Adding in the formation to the random forest model yielded much higher accuracy, with an error rate of only ~29%.
More importantly, the previous difficulty in predicting when the Vikings would rush the ball was greatly reduced, such that when the model was predicting a rush play, 63% of the time it was correct (compared to 52% accuracy without the formation data).
Trying out this random forest+ model on the other teams yielded similar improvements in accuracy.
The mean error rate across all 32 teams was 33%, ranging from 24–40%.
Minnesota was one of the most “predictable” teams again (5th overall), but considering that the 1st and 3rd most predictable teams (New England and the LA Rams, respectively) are playing in the Super Bowl, it again appears that the ability of the model to predict what type of play a team will run doesn’t necessarily make it any easier to stop them from being successful.
To sum up, using a random forest approach to modeling the play-by-play data was fairly accurate at identifying what type of play would be run given the current game conditions, and was a definite improvement over a simple logistic regression on pass/no pass.

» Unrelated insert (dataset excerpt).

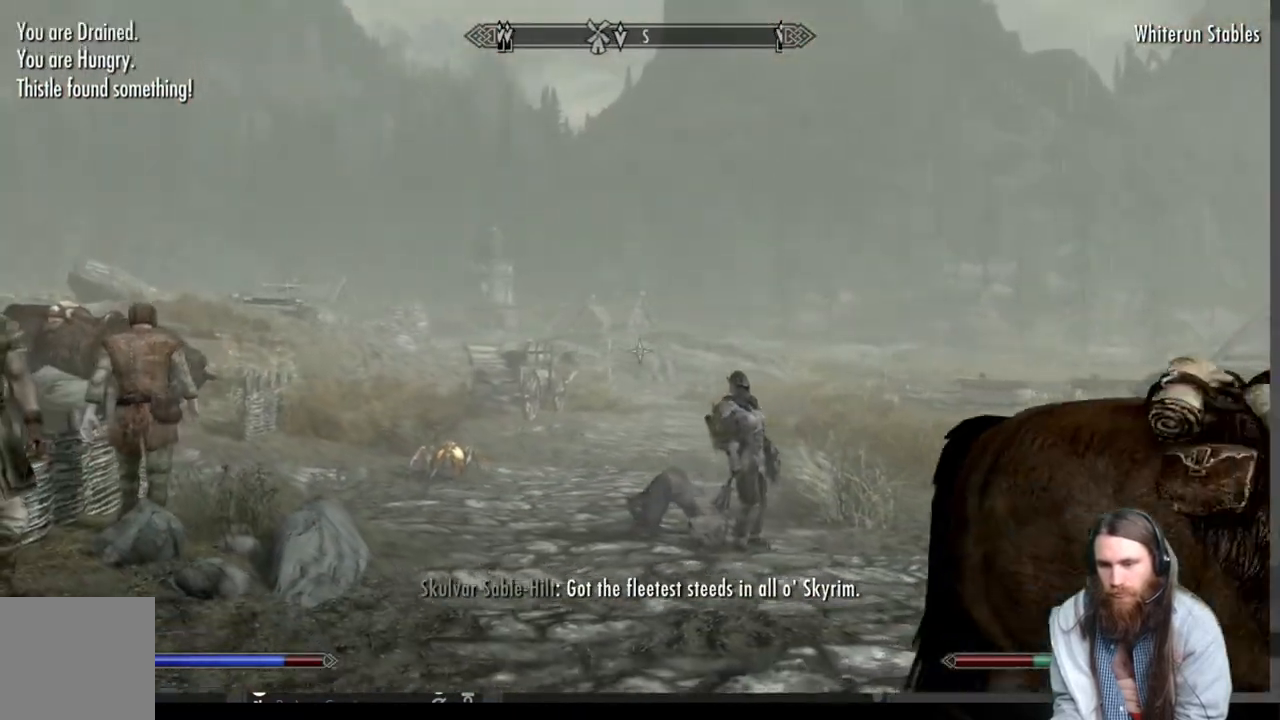
{"buttons": [], "left_stick": "down-right", "right_stick": "center", "events": []}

Given the Vikings’ well above-average performance on “mistake” metrics like penalties and fumbles, I also don’t think there’s too much of a case to be made for them simply being unlucky.
Some analysts think Kirk Cousins is to blame, but I certainly wouldn’t say he’s the main issue.
During his most recent seasons in Washington, Cousins had five different receivers with 500+ receiving yards over the season, whereas he only had Thielen, Diggs, and Rudolph to rely on this year.
Part of that was due to Cook missing part of the season, but even if he had been healthy all year there would still be fewer reliable receiving options than Cousins was used to.
The offensive line’s difficulty on both rushes and pass blocking was also an area to target for improvement, possibly in the draft.
Overall, though, this modeling exercise suggests that the types of plays being called given game conditions are right in line with some of the most successful teams in the league, which makes me optimistic for improvement next year, especially if the team can add another consistent receiving option.